(Items listed in a dataset)

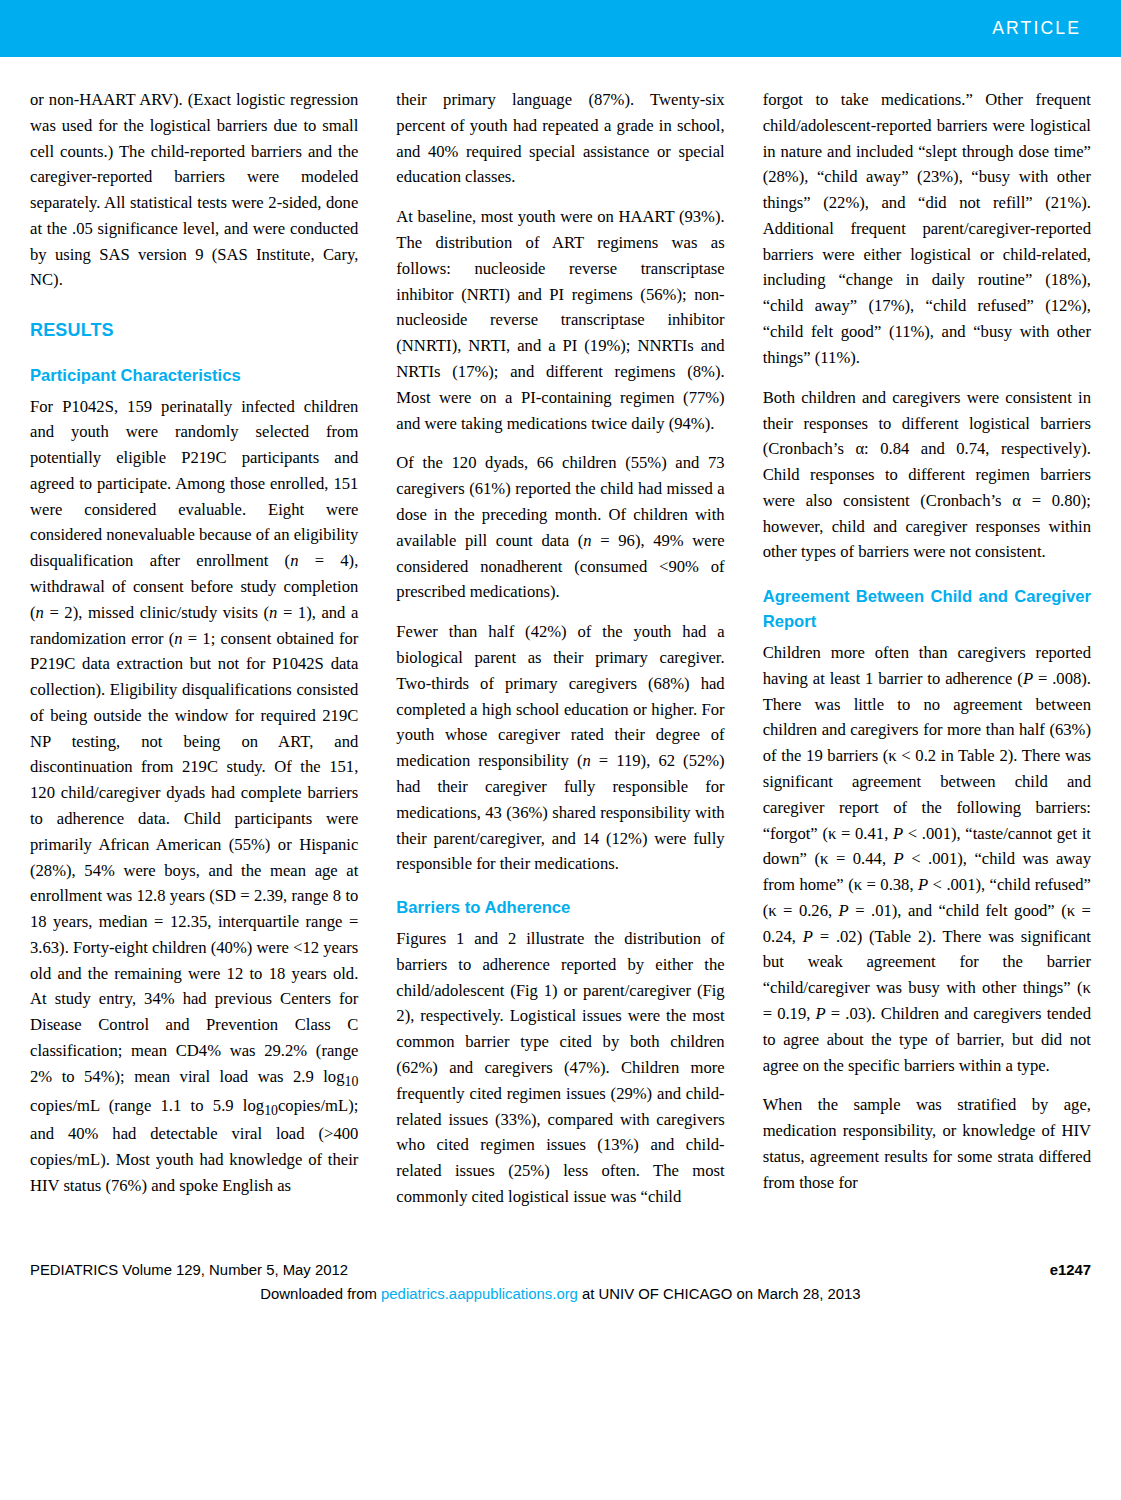ARTICLE
or non-HAART ARV). (Exact logistic regression was used for the logistical barriers due to small cell counts.) The child-reported barriers and the caregiver-reported barriers were modeled separately. All statistical tests were 2-sided, done at the .05 significance level, and were conducted by using SAS version 9 (SAS Institute, Cary, NC).
RESULTS
Participant Characteristics
For P1042S, 159 perinatally infected children and youth were randomly selected from potentially eligible P219C participants and agreed to participate. Among those enrolled, 151 were considered evaluable. Eight were considered nonevaluable because of an eligibility disqualification after enrollment (n = 4), withdrawal of consent before study completion (n = 2), missed clinic/study visits (n = 1), and a randomization error (n = 1; consent obtained for P219C data extraction but not for P1042S data collection). Eligibility disqualifications consisted of being outside the window for required 219C NP testing, not being on ART, and discontinuation from 219C study. Of the 151, 120 child/caregiver dyads had complete barriers to adherence data. Child participants were primarily African American (55%) or Hispanic (28%), 54% were boys, and the mean age at enrollment was 12.8 years (SD = 2.39, range 8 to 18 years, median = 12.35, interquartile range = 3.63). Forty-eight children (40%) were <12 years old and the remaining were 12 to 18 years old. At study entry, 34% had previous Centers for Disease Control and Prevention Class C classification; mean CD4% was 29.2% (range 2% to 54%); mean viral load was 2.9 log10 copies/mL (range 1.1 to 5.9 log10copies/mL); and 40% had detectable viral load (>400 copies/mL). Most youth had knowledge of their HIV status (76%) and spoke English as
their primary language (87%). Twenty-six percent of youth had repeated a grade in school, and 40% required special assistance or special education classes.
At baseline, most youth were on HAART (93%). The distribution of ART regimens was as follows: nucleoside reverse transcriptase inhibitor (NRTI) and PI regimens (56%); non-nucleoside reverse transcriptase inhibitor (NNRTI), NRTI, and a PI (19%); NNRTIs and NRTIs (17%); and different regimens (8%). Most were on a PI-containing regimen (77%) and were taking medications twice daily (94%).
Of the 120 dyads, 66 children (55%) and 73 caregivers (61%) reported the child had missed a dose in the preceding month. Of children with available pill count data (n = 96), 49% were considered nonadherent (consumed <90% of prescribed medications).
Fewer than half (42%) of the youth had a biological parent as their primary caregiver. Two-thirds of primary caregivers (68%) had completed a high school education or higher. For youth whose caregiver rated their degree of medication responsibility (n = 119), 62 (52%) had their caregiver fully responsible for medications, 43 (36%) shared responsibility with their parent/caregiver, and 14 (12%) were fully responsible for their medications.
Barriers to Adherence
Figures 1 and 2 illustrate the distribution of barriers to adherence reported by either the child/adolescent (Fig 1) or parent/caregiver (Fig 2), respectively. Logistical issues were the most common barrier type cited by both children (62%) and caregivers (47%). Children more frequently cited regimen issues (29%) and child-related issues (33%), compared with caregivers who cited regimen issues (13%) and child-related issues (25%) less often. The most commonly cited logistical issue was “child
forgot to take medications.” Other frequent child/adolescent-reported barriers were logistical in nature and included “slept through dose time” (28%), “child away” (23%), “busy with other things” (22%), and “did not refill” (21%). Additional frequent parent/caregiver-reported barriers were either logistical or child-related, including “change in daily routine” (18%), “child away” (17%), “child refused” (12%), “child felt good” (11%), and “busy with other things” (11%).
Both children and caregivers were consistent in their responses to different logistical barriers (Cronbach’s α: 0.84 and 0.74, respectively). Child responses to different regimen barriers were also consistent (Cronbach’s α = 0.80); however, child and caregiver responses within other types of barriers were not consistent.
Agreement Between Child and Caregiver Report
Children more often than caregivers reported having at least 1 barrier to adherence (P = .008). There was little to no agreement between children and caregivers for more than half (63%) of the 19 barriers (κ < 0.2 in Table 2). There was significant agreement between child and caregiver report of the following barriers: “forgot” (κ = 0.41, P < .001), “taste/cannot get it down” (κ = 0.44, P < .001), “child was away from home” (κ = 0.38, P < .001), “child refused” (κ = 0.26, P = .01), and “child felt good” (κ = 0.24, P = .02) (Table 2). There was significant but weak agreement for the barrier “child/caregiver was busy with other things” (κ = 0.19, P = .03). Children and caregivers tended to agree about the type of barrier, but did not agree on the specific barriers within a type.
When the sample was stratified by age, medication responsibility, or knowledge of HIV status, agreement results for some strata differed from those for
PEDIATRICS Volume 129, Number 5, May 2012
e1247
Downloaded from pediatrics.aappublications.org at UNIV OF CHICAGO on March 28, 2013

How to complete this task:
Repeat the data exactly as written, but without the pictures.

Completed exercise:
ARTICLE
or non-HAART ARV). (Exact logistic regression was used for the logistical barriers due to small cell counts.) The child-reported barriers and the caregiver-reported barriers were modeled separately. All statistical tests were 2-sided, done at the .05 significance level, and were conducted by using SAS version 9 (SAS Institute, Cary, NC).
RESULTS
Participant Characteristics
For P1042S, 159 perinatally infected children and youth were randomly selected from potentially eligible P219C participants and agreed to participate. Among those enrolled, 151 were considered evaluable. Eight were considered nonevaluable because of an eligibility disqualification after enrollment (n = 4), withdrawal of consent before study completion (n = 2), missed clinic/study visits (n = 1), and a randomization error (n = 1; consent obtained for P219C data extraction but not for P1042S data collection). Eligibility disqualifications consisted of being outside the window for required 219C NP testing, not being on ART, and discontinuation from 219C study. Of the 151, 120 child/caregiver dyads had complete barriers to adherence data. Child participants were primarily African American (55%) or Hispanic (28%), 54% were boys, and the mean age at enrollment was 12.8 years (SD = 2.39, range 8 to 18 years, median = 12.35, interquartile range = 3.63). Forty-eight children (40%) were <12 years old and the remaining were 12 to 18 years old. At study entry, 34% had previous Centers for Disease Control and Prevention Class C classification; mean CD4% was 29.2% (range 2% to 54%); mean viral load was 2.9 log10 copies/mL (range 1.1 to 5.9 log10copies/mL); and 40% had detectable viral load (>400 copies/mL). Most youth had knowledge of their HIV status (76%) and spoke English as
their primary language (87%). Twenty-six percent of youth had repeated a grade in school, and 40% required special assistance or special education classes.
At baseline, most youth were on HAART (93%). The distribution of ART regimens was as follows: nucleoside reverse transcriptase inhibitor (NRTI) and PI regimens (56%); non-nucleoside reverse transcriptase inhibitor (NNRTI), NRTI, and a PI (19%); NNRTIs and NRTIs (17%); and different regimens (8%). Most were on a PI-containing regimen (77%) and were taking medications twice daily (94%).
Of the 120 dyads, 66 children (55%) and 73 caregivers (61%) reported the child had missed a dose in the preceding month. Of children with available pill count data (n = 96), 49% were considered nonadherent (consumed <90% of prescribed medications).
Fewer than half (42%) of the youth had a biological parent as their primary caregiver. Two-thirds of primary caregivers (68%) had completed a high school education or higher. For youth whose caregiver rated their degree of medication responsibility (n = 119), 62 (52%) had their caregiver fully responsible for medications, 43 (36%) shared responsibility with their parent/caregiver, and 14 (12%) were fully responsible for their medications.
Barriers to Adherence
Figures 1 and 2 illustrate the distribution of barriers to adherence reported by either the child/adolescent (Fig 1) or parent/caregiver (Fig 2), respectively. Logistical issues were the most common barrier type cited by both children (62%) and caregivers (47%). Children more frequently cited regimen issues (29%) and child-related issues (33%), compared with caregivers who cited regimen issues (13%) and child-related issues (25%) less often. The most commonly cited logistical issue was “child
forgot to take medications.” Other frequent child/adolescent-reported barriers were logistical in nature and included “slept through dose time” (28%), “child away” (23%), “busy with other things” (22%), and “did not refill” (21%). Additional frequent parent/caregiver-reported barriers were either logistical or child-related, including “change in daily routine” (18%), “child away” (17%), “child refused” (12%), “child felt good” (11%), and “busy with other things” (11%).
Both children and caregivers were consistent in their responses to different logistical barriers (Cronbach’s α: 0.84 and 0.74, respectively). Child responses to different regimen barriers were also consistent (Cronbach’s α = 0.80); however, child and caregiver responses within other types of barriers were not consistent.
Agreement Between Child and Caregiver Report
Children more often than caregivers reported having at least 1 barrier to adherence (P = .008). There was little to no agreement between children and caregivers for more than half (63%) of the 19 barriers (κ < 0.2 in Table 2). There was significant agreement between child and caregiver report of the following barriers: “forgot” (κ = 0.41, P < .001), “taste/cannot get it down” (κ = 0.44, P < .001), “child was away from home” (κ = 0.38, P < .001), “child refused” (κ = 0.26, P = .01), and “child felt good” (κ = 0.24, P = .02) (Table 2). There was significant but weak agreement for the barrier “child/caregiver was busy with other things” (κ = 0.19, P = .03). Children and caregivers tended to agree about the type of barrier, but did not agree on the specific barriers within a type.
When the sample was stratified by age, medication responsibility, or knowledge of HIV status, agreement results for some strata differed from those for
PEDIATRICS Volume 129, Number 5, May 2012
e1247
Downloaded from pediatrics.aappublications.org at UNIV OF CHICAGO on March 28, 2013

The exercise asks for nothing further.